Genetic relationships

Phylogenetic relationships among Y-chromosome haplotypes were investigated using the median-joining (MJ) network method54 implemented in NETWORK v5.0.0.3 (Fluxus Technology Ltd, Suffolk, England, 2004–2018). Details of the phylogenetic analyses can be found in our previous publications10,46. Haplotype components were weighted so that the locus with the lowest expected mutation rate was assigned the highest weight55. For microsatellite loci, pairwise Nei’s DA distances56 between breeds or geographic breed groups were calculated in Populations software57 and used to obtain a Neighbor-Joining dendrogram to depict genetic relationships. Bootstrap values were obtained with 1,000 replicates over loci. Also, FSTAT v. 2.9.358 was used to estimate the F-statistics per locus according to Weir & Cockerham59, and P values were obtained based on 1,000 randomizations. A Factorial Correspondence Analysis to represent breed relationships based on microsatellite allele frequencies was carried out using the function ‘AFC 3D sur populations’ in GENETIX v4.04.0560.

Model-based clustering

We used multilocus microsatellite data with the STRUCTURE software61 to carry out a model-based clustering analysis and assign individuals to populations as described by Martínez et al.16. For each ancestral K value, we performed five independent simulations, from K = 2 to K = 112, using a burn-in of 100,000 iterations and a run length of 300,000 iterations.
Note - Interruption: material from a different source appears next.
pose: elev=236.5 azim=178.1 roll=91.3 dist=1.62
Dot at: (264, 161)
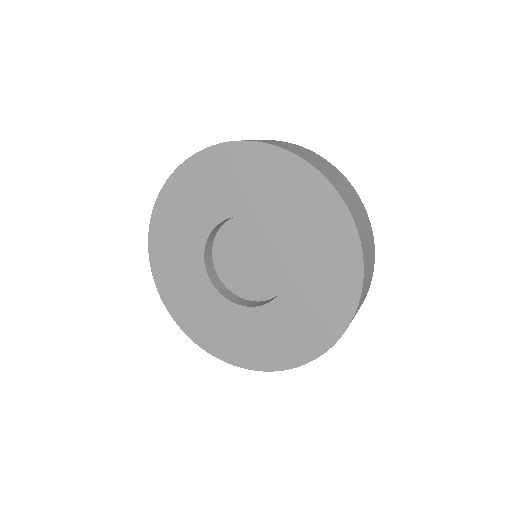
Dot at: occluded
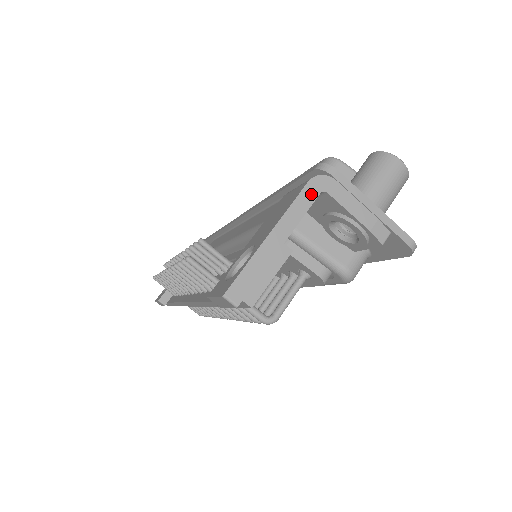
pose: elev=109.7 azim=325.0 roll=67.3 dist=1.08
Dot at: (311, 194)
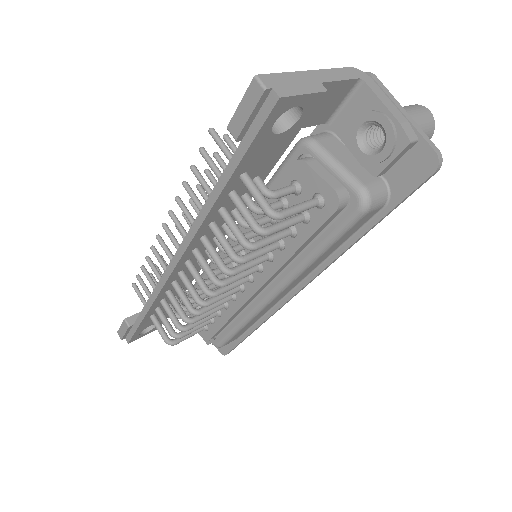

The parameter alpha (degree of admixture) was inferred from the data using the default settings and an admixture model with correlated allele frequencies62. The method of Evanno et al.25 was used to determine the modal distribution of ΔK. The proportion of each individual’s genotype in each cluster or breed (q) and the average membership proportions in each cluster (Q) were calculated.